The brushes in fingernail polish
bottles are for painting nails; they are not meant for artists. It is very difficult to draw lines or curves
with these very short and uncomfortable brushes. Yet I used them because of the
trembling vulnerability of the thick lines and curves that they produce. But I
think that long-term use of nail polish brushes will destroy the adroitness
needed for oil-on-canvas or silk artists.
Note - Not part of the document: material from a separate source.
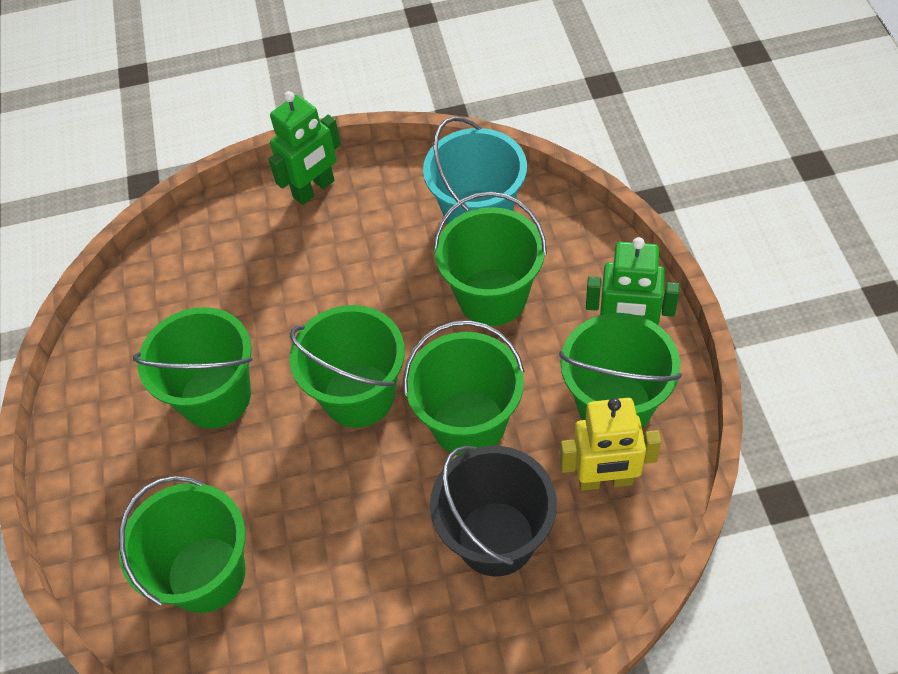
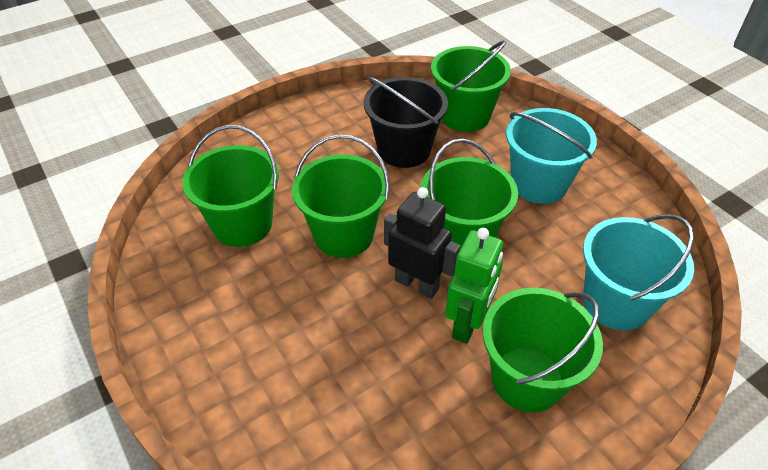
black robot: 0 -> 1
green bucket: 6 -> 5
green robot: 2 -> 1
turquoise bucket: 1 -> 2
yellow robot: 1 -> 0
So today I also use watercolor brushes with the enamel found in fingernail
polish.
After my experiment with
fingernail polish, naturally I turned to left-over eye shadows and even
lipsticks. I used my fingertips for eye shadows,
and I used lipsticks the same way I used chalks or markers. However, since cosmetic materials do not last,
I did not use them that often. Where I used left-over cosmetics, I applied a
coat of clear fingernail polish over those images colored with eye shadows or lipsticks
to help retain the colors
markers, enamel, pastel, lipstick crayons on cardboard
In my “early retirement” years, I
may decide to study art at some time in the future. With or without formal art
training, I still want to explore and discover new media in an unconventional
way. The “frugal” approach of using the “left-over” cosmetics in a woman’s
world was just a convenient and painless beginning, as I tried to communicate
beyond the written words.
I don’t know what the future
holds for my visual art. I am over 50
now, and my eyes only function at about 50% capacity due to very bad
nearsightedness. (For years and years, I
used my eyes for the written words and computer screen at least 16 hours a
day). Careful ophthalmologists have
given up on my eyes and do not want to perform Lasik on me. Now, when I paint, I feel that I am only
seeing with one eye. Yet colors dance in
me and before me, all the time.
I have seen so much in my life in
my journey from East to West, from Vietnam to America and then back to Southeast
Asia, as well as other parts of the world via my corporate and Fulbright
assignments. Besides the beauty and
power of the written words, vibrant colors, as well as all those emotionally
trembling or fiercely darting lines and curves, have always been my vision of the
human experience and its eternal hope.